▸ **Text for analysis**:
━━━━━━━━
Dying words
Thomas Lynch believes in funerals, in the ritual acts of embalming and burial. He also knows they provide plenty of material. Meet the undertaker as raconteur
by Chris Wright
EVERY YEAR I bury a couple hundred of my townspeople," writes Thomas Lynch in
the opening line of The Undertaking: Life Studies from the Dismal Trade.
Lynch is the director of Lynch & Sons, a family-run funeral home in
Milford, Michigan; he's also a poet and essayist, and his new book is a
collection of essays gleaned from 25 years of embalming, burying, and burning
the dead.
If the premise sounds a bit unappealing -- prehistoric couches in half-lit
rooms, endless arrangements of flowers and talk of the hereafter -- that's
because conventional wisdom tells us that funerals are at best dreary, and at
worst downright depressing. The funeral is life's crappy epilogue. It takes an
unconventional wisdom -- like that of Thomas Lynch -- to have us see things in
a different light.
Like a good poet, Lynch breathes life into his subject. In his hands the
funeral becomes a vital part of life's ceremony. "How we treat our dead tells
us about ourselves," he says, and in the book he makes us believe it. Part
memoir and part manifesto, The Undertaking has garnered a wealth of
public interest and critical acclaim, even securing a slot as a National Book
Award finalist. It is one of the year's creepers.
The essays in The Undertaking are driven by passion, humor, and
irrepressible logic. They are also surprisingly lively, considering the subject
matter. Lynch's madly discursive prose leaps from witticism to emotional
declamation, from a coolly quoted statistic to a passage of inspired lyricism.
But he always leads us back to the graveside, and he always leaves us wanting
to peer in.
Lynch's essays look at mortality without blinking. They might offer a modest
(and persuasive) proposal to combine cemeteries with golf courses, or draw a
line of argument from the flush toilet to modern attitudes about death, or show
us the unbearable sadness of losing somebody we love. More than anything,
though, these essays convince us that taking care of the dead is one of our
most basic responsibilities -- something we undertake for the living as much as
for those we praise and bury. As Lynch puts it: "It is the thing to do."
In person, Lynch is soft-spoken and bespectacled, sporting a baggy suit, a bow
tie, and a few days' stubble -- in appearance, every bit the lugubrious
undertaker. But he is also as witty, thoughtful, and gracious as his book. And
every bit as willing to talk about death.
Q: The subtitle of your book is Life Studies from the Dismal
Trade. Isn't this a bit misleading? A lot of people see undertakers as being
dismal people --
A: They are [laughs]. I've been trying to get taller and gaunter and
rub my hands more. But it is a dismal trade. A funeral is a bad day. And
there are life studies to be had -- what we learn from the bad day. That's what
the subtitle is about.
━━━━━━━━
▸ **Supplied records**:
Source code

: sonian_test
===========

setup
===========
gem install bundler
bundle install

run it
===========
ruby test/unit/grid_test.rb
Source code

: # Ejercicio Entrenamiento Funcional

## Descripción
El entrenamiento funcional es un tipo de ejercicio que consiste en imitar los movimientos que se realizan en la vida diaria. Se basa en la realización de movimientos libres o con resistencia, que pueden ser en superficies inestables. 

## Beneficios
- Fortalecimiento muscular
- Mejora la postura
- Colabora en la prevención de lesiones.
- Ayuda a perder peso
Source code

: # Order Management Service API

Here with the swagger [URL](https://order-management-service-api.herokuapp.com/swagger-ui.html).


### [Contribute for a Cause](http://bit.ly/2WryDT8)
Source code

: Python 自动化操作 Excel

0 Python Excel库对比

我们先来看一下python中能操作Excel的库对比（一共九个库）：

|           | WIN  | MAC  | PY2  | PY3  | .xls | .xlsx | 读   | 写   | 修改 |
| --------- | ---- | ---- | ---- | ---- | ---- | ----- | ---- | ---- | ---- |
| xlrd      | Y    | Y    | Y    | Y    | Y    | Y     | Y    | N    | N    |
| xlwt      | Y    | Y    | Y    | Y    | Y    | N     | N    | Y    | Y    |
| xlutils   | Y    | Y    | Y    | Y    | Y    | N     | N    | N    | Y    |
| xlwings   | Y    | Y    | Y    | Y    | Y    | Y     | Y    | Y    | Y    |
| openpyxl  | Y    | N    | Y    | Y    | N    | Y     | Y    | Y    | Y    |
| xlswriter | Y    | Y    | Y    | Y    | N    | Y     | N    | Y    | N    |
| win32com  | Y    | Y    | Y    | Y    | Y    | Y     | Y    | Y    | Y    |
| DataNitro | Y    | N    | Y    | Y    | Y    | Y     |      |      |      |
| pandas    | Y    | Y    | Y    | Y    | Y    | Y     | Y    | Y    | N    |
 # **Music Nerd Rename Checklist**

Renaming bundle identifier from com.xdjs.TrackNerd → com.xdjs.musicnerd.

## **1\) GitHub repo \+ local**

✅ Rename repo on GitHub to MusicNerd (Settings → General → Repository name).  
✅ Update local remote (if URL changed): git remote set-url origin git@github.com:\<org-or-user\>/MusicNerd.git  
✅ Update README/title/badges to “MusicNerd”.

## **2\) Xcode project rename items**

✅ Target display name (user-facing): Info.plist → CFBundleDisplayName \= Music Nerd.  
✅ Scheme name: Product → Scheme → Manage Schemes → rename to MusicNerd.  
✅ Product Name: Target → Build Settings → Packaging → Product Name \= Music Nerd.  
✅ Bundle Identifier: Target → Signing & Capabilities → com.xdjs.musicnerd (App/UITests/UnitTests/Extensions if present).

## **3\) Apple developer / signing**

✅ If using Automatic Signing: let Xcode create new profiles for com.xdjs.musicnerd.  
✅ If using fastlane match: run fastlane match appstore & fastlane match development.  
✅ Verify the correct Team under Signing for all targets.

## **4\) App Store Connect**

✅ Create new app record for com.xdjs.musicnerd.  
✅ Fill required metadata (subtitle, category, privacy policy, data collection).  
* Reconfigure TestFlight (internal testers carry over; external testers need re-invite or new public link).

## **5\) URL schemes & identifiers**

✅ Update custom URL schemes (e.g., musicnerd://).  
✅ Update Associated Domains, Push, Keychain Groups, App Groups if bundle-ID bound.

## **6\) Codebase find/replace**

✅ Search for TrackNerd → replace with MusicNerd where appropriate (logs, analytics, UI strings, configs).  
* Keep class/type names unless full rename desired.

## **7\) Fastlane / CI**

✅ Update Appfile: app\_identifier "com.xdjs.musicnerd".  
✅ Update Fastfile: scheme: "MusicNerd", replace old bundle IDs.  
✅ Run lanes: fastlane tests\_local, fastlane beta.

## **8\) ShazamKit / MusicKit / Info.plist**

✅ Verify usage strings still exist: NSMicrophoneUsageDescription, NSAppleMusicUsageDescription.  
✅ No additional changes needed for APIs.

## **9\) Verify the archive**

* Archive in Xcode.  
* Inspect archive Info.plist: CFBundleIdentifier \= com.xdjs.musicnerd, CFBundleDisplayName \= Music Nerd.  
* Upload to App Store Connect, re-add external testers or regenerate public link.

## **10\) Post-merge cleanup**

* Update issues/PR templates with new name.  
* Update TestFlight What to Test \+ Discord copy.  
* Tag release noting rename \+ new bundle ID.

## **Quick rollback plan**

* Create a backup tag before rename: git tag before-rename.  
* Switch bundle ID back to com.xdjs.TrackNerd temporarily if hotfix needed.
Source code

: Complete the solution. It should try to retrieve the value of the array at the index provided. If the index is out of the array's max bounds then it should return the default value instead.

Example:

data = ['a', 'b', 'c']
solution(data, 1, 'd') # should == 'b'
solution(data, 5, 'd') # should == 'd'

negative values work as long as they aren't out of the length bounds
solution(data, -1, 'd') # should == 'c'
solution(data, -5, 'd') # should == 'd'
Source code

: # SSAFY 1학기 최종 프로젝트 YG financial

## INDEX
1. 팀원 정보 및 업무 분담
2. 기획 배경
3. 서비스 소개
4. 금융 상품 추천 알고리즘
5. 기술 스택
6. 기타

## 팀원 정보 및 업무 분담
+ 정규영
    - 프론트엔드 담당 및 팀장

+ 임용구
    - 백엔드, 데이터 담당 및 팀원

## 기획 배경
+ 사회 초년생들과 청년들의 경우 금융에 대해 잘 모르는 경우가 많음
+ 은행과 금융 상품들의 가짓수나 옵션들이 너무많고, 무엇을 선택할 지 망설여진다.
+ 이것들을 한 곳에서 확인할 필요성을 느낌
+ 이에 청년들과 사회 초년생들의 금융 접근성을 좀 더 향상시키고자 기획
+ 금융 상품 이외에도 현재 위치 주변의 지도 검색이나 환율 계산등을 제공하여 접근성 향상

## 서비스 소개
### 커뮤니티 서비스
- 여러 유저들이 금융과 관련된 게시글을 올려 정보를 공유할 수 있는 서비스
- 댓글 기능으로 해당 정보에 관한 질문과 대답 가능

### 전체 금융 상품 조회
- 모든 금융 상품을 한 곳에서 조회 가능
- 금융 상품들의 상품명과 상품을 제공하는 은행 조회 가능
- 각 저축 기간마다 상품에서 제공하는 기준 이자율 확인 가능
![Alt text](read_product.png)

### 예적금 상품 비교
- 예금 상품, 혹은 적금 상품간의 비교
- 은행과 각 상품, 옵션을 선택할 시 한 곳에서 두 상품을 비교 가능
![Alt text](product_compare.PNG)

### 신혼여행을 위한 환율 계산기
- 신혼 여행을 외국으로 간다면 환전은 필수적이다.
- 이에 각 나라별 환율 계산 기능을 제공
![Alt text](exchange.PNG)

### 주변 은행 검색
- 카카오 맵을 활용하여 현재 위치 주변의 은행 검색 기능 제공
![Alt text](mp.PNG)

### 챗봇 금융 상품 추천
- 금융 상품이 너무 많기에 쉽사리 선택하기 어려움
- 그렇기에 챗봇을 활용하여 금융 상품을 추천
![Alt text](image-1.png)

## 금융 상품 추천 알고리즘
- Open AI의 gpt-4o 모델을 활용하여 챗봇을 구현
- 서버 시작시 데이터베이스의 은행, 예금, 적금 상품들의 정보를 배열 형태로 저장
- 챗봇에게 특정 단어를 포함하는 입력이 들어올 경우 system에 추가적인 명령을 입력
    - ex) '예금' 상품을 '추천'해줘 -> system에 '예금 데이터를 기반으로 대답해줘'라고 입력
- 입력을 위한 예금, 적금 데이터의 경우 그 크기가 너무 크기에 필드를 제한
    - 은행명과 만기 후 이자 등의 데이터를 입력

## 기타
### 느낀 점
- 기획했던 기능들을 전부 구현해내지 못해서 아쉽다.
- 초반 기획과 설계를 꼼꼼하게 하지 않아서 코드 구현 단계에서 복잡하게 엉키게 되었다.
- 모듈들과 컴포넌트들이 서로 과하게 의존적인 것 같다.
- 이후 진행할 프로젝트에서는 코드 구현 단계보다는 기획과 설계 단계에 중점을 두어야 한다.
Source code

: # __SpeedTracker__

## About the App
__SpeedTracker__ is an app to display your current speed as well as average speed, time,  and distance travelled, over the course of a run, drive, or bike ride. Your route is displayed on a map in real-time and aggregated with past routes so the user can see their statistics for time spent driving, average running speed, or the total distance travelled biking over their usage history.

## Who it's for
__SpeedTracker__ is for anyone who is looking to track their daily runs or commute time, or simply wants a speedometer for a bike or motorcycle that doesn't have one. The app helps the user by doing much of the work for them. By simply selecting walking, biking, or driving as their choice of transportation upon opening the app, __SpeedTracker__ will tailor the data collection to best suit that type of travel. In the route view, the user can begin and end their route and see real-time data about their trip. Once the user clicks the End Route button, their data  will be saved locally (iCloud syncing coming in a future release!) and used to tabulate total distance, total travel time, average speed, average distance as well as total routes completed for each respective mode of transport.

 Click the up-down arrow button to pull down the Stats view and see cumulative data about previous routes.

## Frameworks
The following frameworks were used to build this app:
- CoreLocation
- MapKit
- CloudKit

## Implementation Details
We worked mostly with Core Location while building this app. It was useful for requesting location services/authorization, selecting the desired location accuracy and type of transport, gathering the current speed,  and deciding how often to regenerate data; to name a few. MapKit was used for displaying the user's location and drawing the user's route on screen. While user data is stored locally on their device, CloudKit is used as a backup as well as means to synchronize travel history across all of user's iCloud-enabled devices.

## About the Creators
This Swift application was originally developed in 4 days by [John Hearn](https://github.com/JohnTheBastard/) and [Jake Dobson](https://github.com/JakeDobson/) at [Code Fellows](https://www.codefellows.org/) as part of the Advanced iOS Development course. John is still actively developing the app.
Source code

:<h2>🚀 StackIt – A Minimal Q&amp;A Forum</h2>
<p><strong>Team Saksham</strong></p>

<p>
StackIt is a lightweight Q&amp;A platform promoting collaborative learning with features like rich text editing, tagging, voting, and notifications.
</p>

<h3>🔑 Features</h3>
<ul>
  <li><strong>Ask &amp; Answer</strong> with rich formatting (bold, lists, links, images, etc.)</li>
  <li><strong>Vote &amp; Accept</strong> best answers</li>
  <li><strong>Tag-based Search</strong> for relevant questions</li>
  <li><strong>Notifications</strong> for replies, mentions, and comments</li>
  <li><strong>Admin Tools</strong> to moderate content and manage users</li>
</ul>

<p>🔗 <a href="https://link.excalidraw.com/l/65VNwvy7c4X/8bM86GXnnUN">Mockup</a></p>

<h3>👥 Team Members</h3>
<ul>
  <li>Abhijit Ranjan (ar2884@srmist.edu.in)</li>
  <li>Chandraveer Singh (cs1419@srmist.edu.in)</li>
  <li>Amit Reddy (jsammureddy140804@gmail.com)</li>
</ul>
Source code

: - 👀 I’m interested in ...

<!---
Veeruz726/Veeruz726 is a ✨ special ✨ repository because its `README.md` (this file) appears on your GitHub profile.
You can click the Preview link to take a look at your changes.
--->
━━━━━━━━
▸ **Your instructions**:
Please set down, word for word, the stretch of the Thomas Lynch article from "In person, Lynch" through "talk about death.".

▸ **Problem solution**:
In person, Lynch is soft-spoken and bespectacled, sporting a baggy suit, a bow
tie, and a few days' stubble -- in appearance, every bit the lugubrious
undertaker. But he is also as witty, thoughtful, and gracious as his book. And
every bit as willing to talk about death.